(Before-and-after change data)
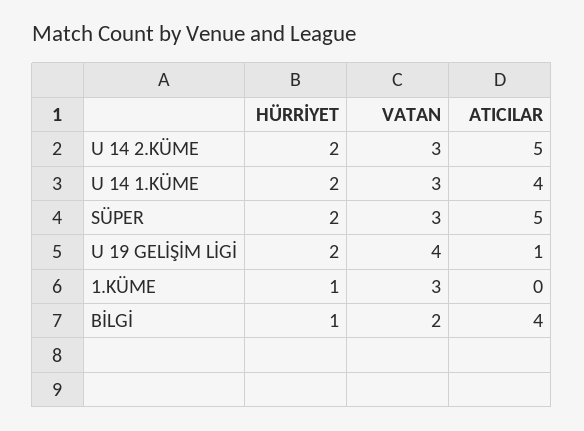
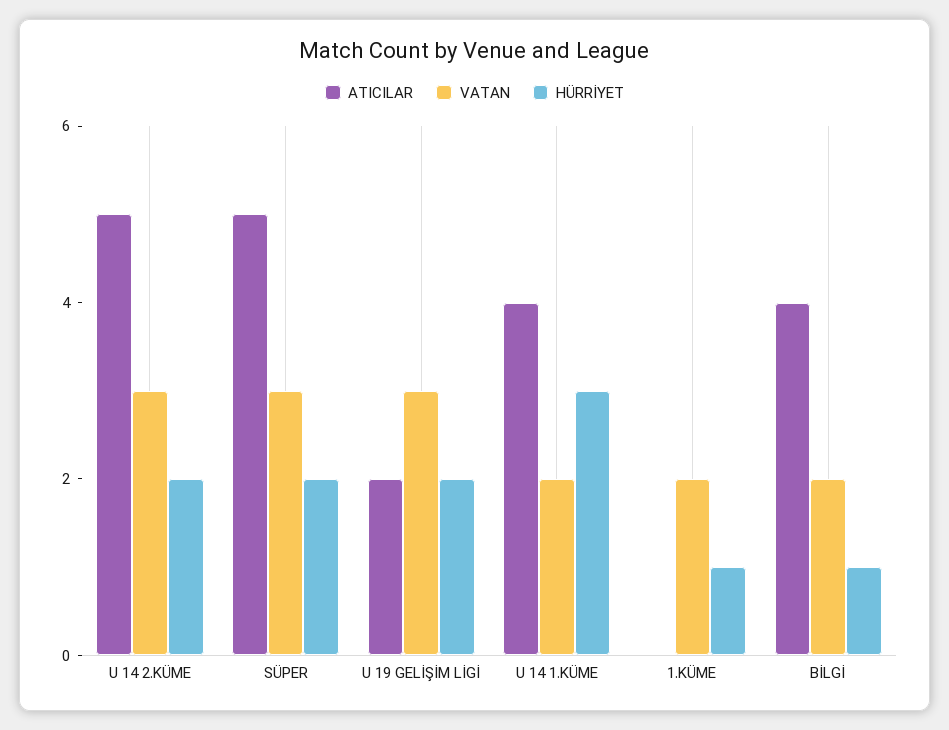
  {
    "HÜRRİYET": {
      "U 14 2.KÜME": 2,
-     "U 14 1.KÜME": 2,
+     "U 14 1.KÜME": 3,
      "SÜPER": 2,
      "U 19 GELİŞİM LİGİ": 2,
      "1.KÜME": 1,
      "BİLGİ": 1
    },
    "VATAN": {
      "U 14 2.KÜME": 3,
-     "U 14 1.KÜME": 3,
+     "U 14 1.KÜME": 2,
      "SÜPER": 3,
-     "U 19 GELİŞİM LİGİ": 4,
+     "U 19 GELİŞİM LİGİ": 3,
-     "1.KÜME": 3,
+     "1.KÜME": 2,
      "BİLGİ": 2
    },
    "ATICILAR": {
      "U 14 2.KÜME": 5,
      "U 14 1.KÜME": 4,
      "SÜPER": 5,
-     "U 19 GELİŞİM LİGİ": 1,
+     "U 19 GELİŞİM LİGİ": 2,
      "1.KÜME": 0,
      "BİLGİ": 4
    }
  }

* Task to complete *
Exactly as they stand, the entries must be written out again, pictures excluded.

* Problem solution *
  {
    "HÜRRİYET": {
      "U 14 2.KÜME": 2,
-     "U 14 1.KÜME": 2,
+     "U 14 1.KÜME": 3,
      "SÜPER": 2,
      "U 19 GELİŞİM LİGİ": 2,
      "1.KÜME": 1,
      "BİLGİ": 1
    },
    "VATAN": {
      "U 14 2.KÜME": 3,
-     "U 14 1.KÜME": 3,
+     "U 14 1.KÜME": 2,
      "SÜPER": 3,
-     "U 19 GELİŞİM LİGİ": 4,
+     "U 19 GELİŞİM LİGİ": 3,
-     "1.KÜME": 3,
+     "1.KÜME": 2,
      "BİLGİ": 2
    },
    "ATICILAR": {
      "U 14 2.KÜME": 5,
      "U 14 1.KÜME": 4,
      "SÜPER": 5,
-     "U 19 GELİŞİM LİGİ": 1,
+     "U 19 GELİŞİM LİGİ": 2,
      "1.KÜME": 0,
      "BİLGİ": 4
    }
  }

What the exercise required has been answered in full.